Können auch Pensionisten profitieren?
„Ja, auf jeden Fall“, sagt Düringer. Viele Pensionisten müssen ohnehin eine Steuererklärung machen, etwa bei Pensionseinkünften aus dem Ausland. Aber auch rein österreichische Pensionen bringen steuerliche Vorteile, zum Beispiel bei höheren Gesundheitskosten oder bei einem Grad der Behinderung.
Selbst der Beitrag an den Pensionistenverband ist absetzbar. Wer keine Lohnsteuer bezahlt, bekommt über die Negativsteuer bis zu 710 Euro zurück – das entspricht 80 Prozent der SV-Beiträge.

Worauf sollten Pensionisten besonders achten?
Viele unterschätzen, dass sie Anspruch auf steuerliche Erleichterungen haben. Eine Hörminderung oder eingeschränkte Gehfähigkeit gilt steuerlich als Behinderung, wenn ein offizieller Bescheid des Sozialministeriums vorliegt. Fehlt dieser Nachweis, können die entsprechenden Kosten steuerlich nicht berücksichtigt werden.
Düringer rät, bei Unsicherheiten rechtzeitig Unterlagen einzuholen oder sich beraten zu lassen. „Wer sich zu spät darum kümmert, verliert oft Ansprüche, die ihm zustehen würden.“

Steuerausgleich 2025: AK-Expertin erklärt, wie Sie sich Geld zurückholen

„Der Steuerausgleich lohnt sich für alle, die Kinder, Sonderausgaben, Werbungskosten oder außergewöhnliche Belastungen haben.“

Eva-Maria Düringer, Steuerrecht AK Vorarlberg

Welche Möglichkeiten haben Familien und Alleinerziehende?
Familien zählen zu den größten Gewinnern. Für jedes Kind unter 18 Jahren mit Familienbeihilfe gibt es 2000 Euro Steuergutschrift, für Alleinerziehende und Alleinverdiener zusätzlich 601 Euro.
Gerade beim Familienbonus Plus kommt es häufig zu Problemen – etwa bei Scheidungen oder wenn Kinder im Ausland leben. Wer Absetzbeträge monatlich nutzt, muss im Folgejahr eine Pflichtveranlagung durchführen. Wird das versäumt, kann das Finanzamt den Bonus zurückfordern. Es empfiehlt sich, die Angaben im FinanzOnline-Bereich regelmäßig zu prüfen.

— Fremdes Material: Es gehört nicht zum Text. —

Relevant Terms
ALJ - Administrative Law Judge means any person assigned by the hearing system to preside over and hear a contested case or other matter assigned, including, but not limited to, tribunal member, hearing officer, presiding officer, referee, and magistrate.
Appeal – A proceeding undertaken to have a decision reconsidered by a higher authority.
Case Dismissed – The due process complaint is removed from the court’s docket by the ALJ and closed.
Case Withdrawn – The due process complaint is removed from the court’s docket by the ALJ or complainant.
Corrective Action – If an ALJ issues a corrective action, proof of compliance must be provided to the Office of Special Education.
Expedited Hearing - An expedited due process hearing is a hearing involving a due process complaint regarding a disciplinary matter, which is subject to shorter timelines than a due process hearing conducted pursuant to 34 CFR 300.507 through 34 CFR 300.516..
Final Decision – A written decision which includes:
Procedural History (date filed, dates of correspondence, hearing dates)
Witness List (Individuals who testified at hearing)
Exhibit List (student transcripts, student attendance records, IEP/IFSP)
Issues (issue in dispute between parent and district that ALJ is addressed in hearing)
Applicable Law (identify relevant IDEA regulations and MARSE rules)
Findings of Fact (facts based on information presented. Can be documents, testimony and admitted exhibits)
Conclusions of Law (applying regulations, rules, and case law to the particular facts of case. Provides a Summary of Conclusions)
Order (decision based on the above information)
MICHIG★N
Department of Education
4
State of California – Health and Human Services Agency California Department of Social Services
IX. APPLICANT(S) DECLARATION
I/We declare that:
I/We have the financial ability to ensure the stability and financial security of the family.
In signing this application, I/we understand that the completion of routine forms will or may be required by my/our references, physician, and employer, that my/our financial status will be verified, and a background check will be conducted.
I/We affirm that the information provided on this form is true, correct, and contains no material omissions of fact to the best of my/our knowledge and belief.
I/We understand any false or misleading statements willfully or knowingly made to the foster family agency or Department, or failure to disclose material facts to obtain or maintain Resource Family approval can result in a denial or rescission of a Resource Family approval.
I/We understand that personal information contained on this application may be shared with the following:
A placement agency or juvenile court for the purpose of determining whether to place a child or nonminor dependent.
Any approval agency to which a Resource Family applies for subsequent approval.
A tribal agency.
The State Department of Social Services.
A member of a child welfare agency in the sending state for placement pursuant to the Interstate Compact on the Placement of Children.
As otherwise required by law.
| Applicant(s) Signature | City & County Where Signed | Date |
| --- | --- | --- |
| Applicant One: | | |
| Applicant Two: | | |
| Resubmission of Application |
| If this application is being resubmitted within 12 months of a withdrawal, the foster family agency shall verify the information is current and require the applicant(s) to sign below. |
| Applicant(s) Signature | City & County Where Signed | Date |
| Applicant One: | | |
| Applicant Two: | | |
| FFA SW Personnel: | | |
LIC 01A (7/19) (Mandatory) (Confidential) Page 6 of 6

Was sind die häufigsten Fehler beim Ausfüllen?
„Viele informieren sich auf privaten Webseiten statt auf den offiziellen Seiten von Finanzministerium oder Arbeiterkammer“, sagt Düringer. Wissen ist aber keine Bringschuld, sondern eine Holschuld. Wer unsicher ist, sollte sich bei der AK beraten lassen – die Hilfsangebote sind kostenlos und unkompliziert.
Ein weiterer Fehler ist, die Steuererklärung zu spät oder unvollständig abzugeben. „Besser ist es, frühzeitig zu beginnen. Dann bleibt genug Zeit, um fehlende Unterlagen nachzureichen.“

Bis wann kann man den Steuerausgleich machen?
Wenn keine Pflichtveranlagung besteht, kann der Steuerausgleich fünf Jahre rückwirkend eingereicht werden. Die Veranlagung für 2025 ist somit bis 31. Dezember 2030 möglich. Wer eine Pflichtveranlagung hat, sollte die Fristen des Finanzamts einhalten, um Mahnungen oder Verzugszinsen zu vermeiden.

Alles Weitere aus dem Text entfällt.